Taphos: Modernizing the Approach to Modifying Large Scale Legacy Software in Cyber-Physical Systems

Following our previous blog post, The Next Assembly Line, Galois continues our quest to invent tooling that can transform the DevOps process for developing and maintaining software. One of the unwritten pieces of common knowledge in software is that software rarely meets the models of design as implemented. As such, the notion of utilizing modern, model-based engineering approaches continues to elude software development. As the development of cyber-physical systems (CPS), such as automobiles, aircraft, medical devices and more, move toward digital-first approaches utilizing model-based systems engineering (MBSE) techniques, the gap between models and code is now being exposed. We cannot automate and improve the correctness of our safety-critical systems in a time-efficient manner without these models. 

 

Currently, Galois is providing thought leadership in this space as a performer on the Defense Advanced Research Projects Agency (DARPA) Verified Security and Performance Enhancement of Large Legacy Software (V-SPELLS) program.  For this program, Galois is building tooling to support the systems engineering process by enabling MBSE for modification of software legacy systems. While Galois is creating three unique tooling capabilities for this program, Taphos, a tool that automates the process of generating SysML and AADL models from legacy code, is showing early promise to have transformational impacts. 

 

In a recent demonstration, Taphos was able to apply its program analysis capabilities on a C/C++ open-source code base that comprised approximately 800,000 lines of code, over 5,800 functions, and 56 separate components. In roughly five minutes with some human input, Taphos generates a model of this code in either SysML or AADL. With a little refinement the model can be used to support MBSE practices. 

So what impact does this auto-generated model have on day-to-day engineers?  We are working with our partners at Ansys to answer this question.
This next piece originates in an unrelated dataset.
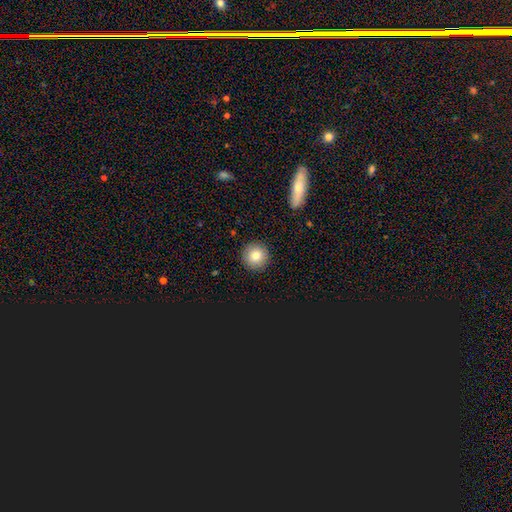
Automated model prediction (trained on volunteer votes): This appears to be a smooth galaxy with no disk features (81%) that is round (95%). Merging: none (91%).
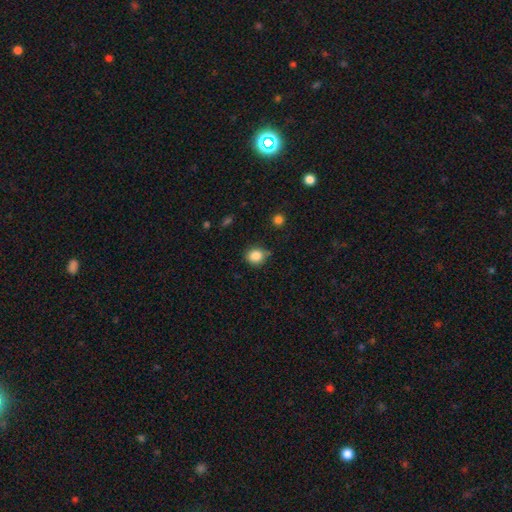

Once the model is generated, we can utilize code generation tools, such as the Ansys Scade Suite, to auto-generate code for safety-critical use cases. In fact, it is even possible to generate certifiable code for strict standards such as DO-178C and military safety and security standards. 

As Galois continues our effort under V-SPELLs, we will advance the completeness of the program analysis capabilities and work with our spin-out company Tangram Flex to productize and offer its capabilities for licensing under the Tangram Flex brand. The goal will be to ensure that these capabilities transition beyond the DARPA V-SPELLS effort to government and industry customers.